**STUDY TEXT:**
Yes we do something similar with our sitebuilder CMS. We also had to do some custom development with our custom version of osCommerce (which we sometimes use as the shop section of our sites). With osCommerce you have to be very careful implementing auto-thumbnailing, if you go for one of their modules and don't improve it at all, all it does is real-time server-side shrinking with no caching, a server-side shrink everytime an image is requested! Quite a server hog!

This would have been all very complex with classic ASP (but still possible) but with ASP.net much of this ability is built in
I used to develop in classic ASP and VB, and doing it in classic ASP alone would be very difficult, without getting some ActiveX component installed, or writing one yourself in say VB.

I think one of the reasons this functionality isn't included by default in osCommerce and Zencart is because it relies on a PHP image module (e.g. GD library) being installed, which isn't always guaranteed in a hosting environment.

I'm not so familiar with non-microsoft technologies but I imagine any modern system would offer similar support to control caching of user controls at the time of development to optimize performance and scalability?

**INFORMATION PROVIDED:**
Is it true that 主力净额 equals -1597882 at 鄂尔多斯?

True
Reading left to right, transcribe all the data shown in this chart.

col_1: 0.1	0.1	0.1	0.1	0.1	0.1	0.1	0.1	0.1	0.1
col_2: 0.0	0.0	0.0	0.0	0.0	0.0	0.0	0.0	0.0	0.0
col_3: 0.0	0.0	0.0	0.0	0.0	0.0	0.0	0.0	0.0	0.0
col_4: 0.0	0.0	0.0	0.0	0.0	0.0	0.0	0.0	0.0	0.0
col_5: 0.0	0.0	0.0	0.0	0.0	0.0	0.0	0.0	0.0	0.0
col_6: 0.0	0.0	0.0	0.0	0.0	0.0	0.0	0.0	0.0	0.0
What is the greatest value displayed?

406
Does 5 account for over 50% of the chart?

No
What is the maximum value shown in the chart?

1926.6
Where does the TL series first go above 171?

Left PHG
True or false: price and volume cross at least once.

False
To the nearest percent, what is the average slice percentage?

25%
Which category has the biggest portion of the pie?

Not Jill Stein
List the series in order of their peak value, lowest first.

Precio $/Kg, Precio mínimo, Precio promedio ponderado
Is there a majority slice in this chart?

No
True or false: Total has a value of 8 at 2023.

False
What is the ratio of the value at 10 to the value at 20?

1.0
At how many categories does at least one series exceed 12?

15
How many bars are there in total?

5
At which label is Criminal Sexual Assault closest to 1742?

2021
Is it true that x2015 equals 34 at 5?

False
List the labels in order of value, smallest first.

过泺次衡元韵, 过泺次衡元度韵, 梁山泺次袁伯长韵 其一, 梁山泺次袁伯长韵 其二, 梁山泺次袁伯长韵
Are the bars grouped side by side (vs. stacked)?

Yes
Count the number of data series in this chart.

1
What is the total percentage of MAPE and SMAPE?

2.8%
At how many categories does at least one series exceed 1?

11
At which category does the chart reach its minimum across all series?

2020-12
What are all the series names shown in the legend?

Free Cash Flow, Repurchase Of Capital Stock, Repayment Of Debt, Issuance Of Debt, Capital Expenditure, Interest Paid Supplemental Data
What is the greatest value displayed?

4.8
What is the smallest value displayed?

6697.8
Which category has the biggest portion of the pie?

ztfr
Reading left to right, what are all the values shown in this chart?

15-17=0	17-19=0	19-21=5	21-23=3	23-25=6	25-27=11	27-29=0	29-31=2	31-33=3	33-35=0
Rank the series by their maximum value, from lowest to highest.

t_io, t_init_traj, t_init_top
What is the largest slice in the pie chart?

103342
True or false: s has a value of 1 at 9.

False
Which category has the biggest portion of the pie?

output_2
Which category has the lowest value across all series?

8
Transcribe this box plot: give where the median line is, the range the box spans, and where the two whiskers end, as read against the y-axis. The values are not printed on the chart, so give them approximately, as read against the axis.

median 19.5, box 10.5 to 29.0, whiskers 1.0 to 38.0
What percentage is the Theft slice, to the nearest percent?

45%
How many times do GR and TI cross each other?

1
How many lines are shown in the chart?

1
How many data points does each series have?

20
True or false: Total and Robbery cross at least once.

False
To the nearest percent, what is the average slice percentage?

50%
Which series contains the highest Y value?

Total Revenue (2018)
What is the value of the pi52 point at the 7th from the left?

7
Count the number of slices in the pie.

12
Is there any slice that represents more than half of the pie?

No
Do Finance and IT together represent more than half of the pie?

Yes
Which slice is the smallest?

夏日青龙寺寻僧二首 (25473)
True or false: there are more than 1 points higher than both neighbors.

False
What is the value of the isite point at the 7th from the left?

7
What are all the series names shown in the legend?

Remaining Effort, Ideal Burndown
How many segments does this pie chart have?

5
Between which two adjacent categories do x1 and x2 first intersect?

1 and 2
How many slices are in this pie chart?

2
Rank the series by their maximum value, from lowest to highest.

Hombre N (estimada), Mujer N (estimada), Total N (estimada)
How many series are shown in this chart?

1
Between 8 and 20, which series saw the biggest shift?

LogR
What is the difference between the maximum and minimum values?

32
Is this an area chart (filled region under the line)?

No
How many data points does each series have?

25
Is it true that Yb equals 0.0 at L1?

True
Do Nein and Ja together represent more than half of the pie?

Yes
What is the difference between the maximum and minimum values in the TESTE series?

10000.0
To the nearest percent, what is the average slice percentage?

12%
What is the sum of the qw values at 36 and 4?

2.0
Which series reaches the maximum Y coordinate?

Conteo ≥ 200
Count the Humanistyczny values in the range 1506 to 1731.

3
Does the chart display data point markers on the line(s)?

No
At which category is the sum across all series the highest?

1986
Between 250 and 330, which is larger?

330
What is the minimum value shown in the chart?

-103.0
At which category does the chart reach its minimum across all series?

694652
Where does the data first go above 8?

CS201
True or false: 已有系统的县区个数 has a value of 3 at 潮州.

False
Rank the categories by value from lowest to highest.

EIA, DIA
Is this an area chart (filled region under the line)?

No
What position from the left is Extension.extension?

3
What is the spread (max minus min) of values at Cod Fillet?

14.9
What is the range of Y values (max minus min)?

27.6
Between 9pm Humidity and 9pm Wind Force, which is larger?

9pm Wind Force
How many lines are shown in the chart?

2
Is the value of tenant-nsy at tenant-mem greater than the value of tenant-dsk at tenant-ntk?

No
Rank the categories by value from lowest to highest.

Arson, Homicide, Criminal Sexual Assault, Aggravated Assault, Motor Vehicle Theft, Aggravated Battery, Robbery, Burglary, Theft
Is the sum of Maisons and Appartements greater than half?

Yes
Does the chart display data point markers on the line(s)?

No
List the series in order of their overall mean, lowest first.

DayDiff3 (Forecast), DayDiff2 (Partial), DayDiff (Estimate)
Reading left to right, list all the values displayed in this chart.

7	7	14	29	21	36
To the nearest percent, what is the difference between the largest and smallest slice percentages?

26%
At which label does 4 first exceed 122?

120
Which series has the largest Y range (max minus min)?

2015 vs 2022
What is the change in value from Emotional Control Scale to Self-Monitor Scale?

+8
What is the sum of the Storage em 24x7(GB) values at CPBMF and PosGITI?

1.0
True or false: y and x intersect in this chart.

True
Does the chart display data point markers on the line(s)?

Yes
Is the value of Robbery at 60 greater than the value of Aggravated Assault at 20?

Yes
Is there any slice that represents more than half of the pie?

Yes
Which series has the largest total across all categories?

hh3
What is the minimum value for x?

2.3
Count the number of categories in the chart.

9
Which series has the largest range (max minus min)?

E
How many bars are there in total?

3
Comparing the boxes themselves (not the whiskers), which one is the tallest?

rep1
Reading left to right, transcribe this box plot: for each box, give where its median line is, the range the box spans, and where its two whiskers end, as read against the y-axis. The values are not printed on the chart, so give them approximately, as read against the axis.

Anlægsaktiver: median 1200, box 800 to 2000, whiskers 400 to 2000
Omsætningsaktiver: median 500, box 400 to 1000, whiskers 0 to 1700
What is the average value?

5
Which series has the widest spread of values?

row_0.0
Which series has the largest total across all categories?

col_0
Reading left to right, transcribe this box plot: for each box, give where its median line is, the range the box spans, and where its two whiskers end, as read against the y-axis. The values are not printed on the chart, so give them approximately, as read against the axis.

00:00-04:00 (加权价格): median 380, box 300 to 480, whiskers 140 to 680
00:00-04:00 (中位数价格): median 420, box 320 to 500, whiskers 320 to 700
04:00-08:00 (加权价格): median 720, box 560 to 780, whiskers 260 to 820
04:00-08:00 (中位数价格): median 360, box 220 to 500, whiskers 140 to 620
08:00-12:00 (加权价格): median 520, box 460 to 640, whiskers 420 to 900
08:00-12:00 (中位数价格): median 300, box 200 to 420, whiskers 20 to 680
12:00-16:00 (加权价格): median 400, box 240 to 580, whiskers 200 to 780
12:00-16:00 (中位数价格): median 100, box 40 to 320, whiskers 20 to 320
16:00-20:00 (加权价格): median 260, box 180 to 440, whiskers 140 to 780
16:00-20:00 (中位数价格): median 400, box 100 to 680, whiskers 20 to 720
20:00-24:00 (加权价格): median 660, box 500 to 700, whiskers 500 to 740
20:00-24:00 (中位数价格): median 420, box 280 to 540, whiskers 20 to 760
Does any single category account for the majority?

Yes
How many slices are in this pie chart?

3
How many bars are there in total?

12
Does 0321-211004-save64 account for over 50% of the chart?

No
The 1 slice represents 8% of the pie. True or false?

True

**WHAT THIS EXERCISE ASKS:**
1. From the forum post on auto-thumbnailing, copy the passage starting with "This would have" and going on through "performance and scalability?".
2. In the forum post on auto-thumbnailing, list every software product or technology named in the paragraph beginning "I think one of the reasons".
3. Answer these questions from the forum post on auto-thumbnailing:
(a) What does an osCommerce auto-thumbnailing module do, according to the post, if it is used without any improvement?
(b) Besides getting an ActiveX component installed, what other option does the writer mention for doing this in classic ASP?
(c) Where does the post say a PHP image module isn't always guaranteed to be installed?

**TASK ANSWERS:**
1.
This would have been all very complex with classic ASP (but still possible) but with ASP.net much of this ability is built in
I used to develop in classic ASP and VB, and doing it in classic ASP alone would be very difficult, without getting some ActiveX component installed, or writing one yourself in say VB.

I think one of the reasons this functionality isn't included by default in osCommerce and Zencart is because it relies on a PHP image module (e.g. GD library) being installed, which isn't always guaranteed in a hosting environment.

I'm not so familiar with non-microsoft technologies but I imagine any modern system would offer similar support to control caching of user controls at the time of development to optimize performance and scalability?

2.
osCommerce
Zencart
PHP
GD library

3.
(a) It performs real-time server-side shrinking with no caching, shrinking the image on the server every time it is requested.
(b) Writing such a component yourself, for example in VB.
(c) In a hosting environment.